Oral Cancer Screening
Oral cancer screening is a routine part of your dental examination. Regular dental check-ups,
including an examination of your entire mouth, are essential in the early detection of cancerous and
You may have a very small, but dangerous, oral spot or sore and not be aware of it. Although most
of these are harmless, some are not. Harmful oral spots or sores often look identical to those that
are harmless, but testing can tell them apart. If you have a sore with a likely cause, you may be
asked to return for re-examination.
Dentists often will notice a spot or sore that looks harmless and does not have a clear cause. To
ensure that a spot or sore is not dangerous, your dentist may choose to perform an incision biopsy.
The Importance of Early Detection
Your dentist has recent good news about progress against cancer. It is now easier
than ever to detect oral cancer early, when the opportunity for a cure is great.
Only half of all patients diagnosed with oral cancer survive more than five years.
Your dentist has the skills and tools to ensure that early signs of cancer and pre-cancerous
conditions are identified. You and your dentist can fight and win the battle against
oral cancer. Know the early signs and see your dentist regularly.
You Should Know:
- Oral Cancer often starts as a tiny, unnoticed white or red spot or sore anywhere
in the mouth.
- It can affect any area of the oral cavity including the lips, gum tissue, check
lining, tongue and the hard or soft palate.
- Other signs include
- A sore that bleeds easily or does not heal.
- A color change of the oral tissues.
- A lump, thickening, rough spot, crust or small eroded area.
- Pain, tenderness, or numbness anywhere in the mouth or on the lips.
- Difficulty chewing, swallowing, speaking or moving the jaw or tongue.
- A change in the way the teeth fit together.
- Oral Cancer most often occurs in those who use tobacco in any form.
- Alcohol use combined with smoking greatly increases risk.
- Prolonged exposure to the sun increases the risk of lip cancer.
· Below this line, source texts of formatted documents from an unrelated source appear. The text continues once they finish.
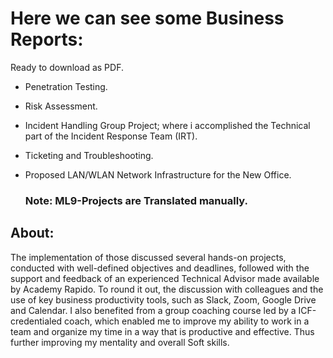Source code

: # Here we can see some Business Reports:
Ready to download as PDF.

- Penetration Testing.
- Risk Assessment.
- Incident Handling Group Project; where i accomplished the Technical part of the Incident Response Team (IRT).
- Ticketing and Troubleshooting.
- Proposed LAN/WLAN Network Infrastructure for the New Office.

  ### Note: ML9-Projects are Translated manually.

## About:

The implementation of those discussed several hands-on projects, conducted with well-defined objectives and deadlines, followed
with the support and feedback of an experienced Technical Advisor made available by Academy Rapido. 
To round it out, the discussion with colleagues and the use of key business productivity tools, such as 
Slack, Zoom, Google Drive and Calendar.
I also benefited from a group coaching course led by a ICF-credentialed coach, which enabled me to improve my
ability to work in a team and organize my time in a way that is productive and effective.
Thus further improving my mentality and overall Soft skills.
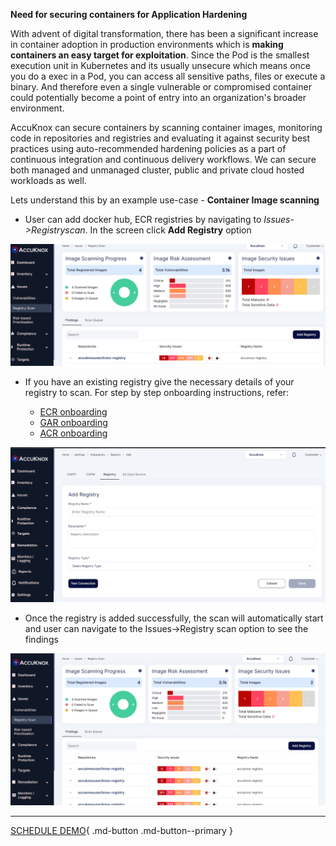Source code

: 

**Need for securing containers for Application Hardening**

With advent of digital transformation, there has been a significant increase in container adoption in production environments which is **making containers an easy target for exploitation**. Since the Pod is the smallest execution unit in Kubernetes and its usually unsecure which means once you do a exec in a Pod, you can access all sensitive paths, files or execute a binary. And therefore even a single vulnerable or compromised container could potentially become a point of entry into an organization's broader environment.

AccuKnox can secure containers by scanning container images, monitoring code in repositories and registries and evaluating it against security best practices using auto-recommended hardening policies as a part of continuous integration and continuous delivery workflows. We can secure both managed and unmanaged cluster, public and private cloud hosted workloads as well.

Lets understand this by an example use-case - **Container Image scanning**


+ User can add docker hub, ECR registries by navigating to *Issues->Registryscan*. In the screen click **Add Registry** option

![](images/image-scan-1.png)

+ If you have an existing registry give the necessary details of your registry to scan. For step by step onboarding instructions, refer:

    - [ECR onboarding](../getting-started/ecr.md)
    - [GAR onboarding](../getting-started/gar.md)
    - [ACR onboarding](../getting-started/acr.md)

![](images/image-scan-2.png)


+ Once the registry is added successfully, the scan will automatically start and user can navigate to the Issues->Registry scan option to see the findings

![](images/image-scan-3.png)

- - -
[SCHEDULE DEMO](https://www.accuknox.com/contact-us){ .md-button .md-button--primary }
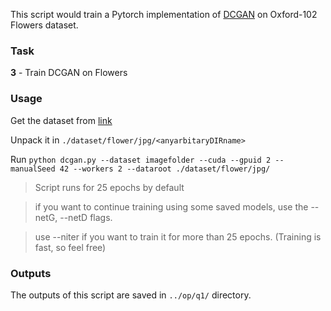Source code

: This script would train a Pytorch implementation of [DCGAN](https://arxiv.org/abs/1511.06434) on Oxford-102 Flowers dataset.

### Task
 **3** -  Train DCGAN on Flowers

### Usage
Get the dataset from [link](http://www.robots.ox.ac.uk/~vgg/data/flowers/102/)

Unpack it in ``./dataset/flower/jpg/<anyarbitaryDIRname>``

Run 
``
    python dcgan.py --dataset imagefolder --cuda --gpuid 2 --manualSeed 42 --workers 2 --dataroot ./dataset/flower/jpg/
``

> Script runs for 25 epochs by default

> if you want to continue training using some saved models, use the --netG, --netD flags.

> use --niter if you want to train it for more than 25 epochs. (Training is fast, so feel free)

### Outputs
The outputs of this script are saved in `../op/q1/` directory.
- Oral cancers can occur in people who do not smoke and have no other known risk factors.
- Oral Cancer is more likely to strike after age 40.
- Studies suggest that a diet high in fruits and vegetables may prevent the development
of potentially cancerous lesions.
Self-awareness is the key to the early detection of oral cancer. Visit your
dentist at once if you notice any abnormal problems or are not sure. Early detection
is the key factor in treatment success! Mouth cancers have a higher proportion of
deaths per number of cases than breast cancer, cervical cancer or skin melanoma.
An increasing number of young people are being affected and 25 percent of the cases
have no associated significant risk factors.
In its very early stages, oral cancers can be almost invisible, making it easy to
ignore. You can improve your chances of survival if the cancer is detected early
and rapidly treated. It is important to have self-awareness and to perform regular,
self-examinations to help in early identification. You should consult your dentist
or doctor immediately if you experience any of the above symptoms.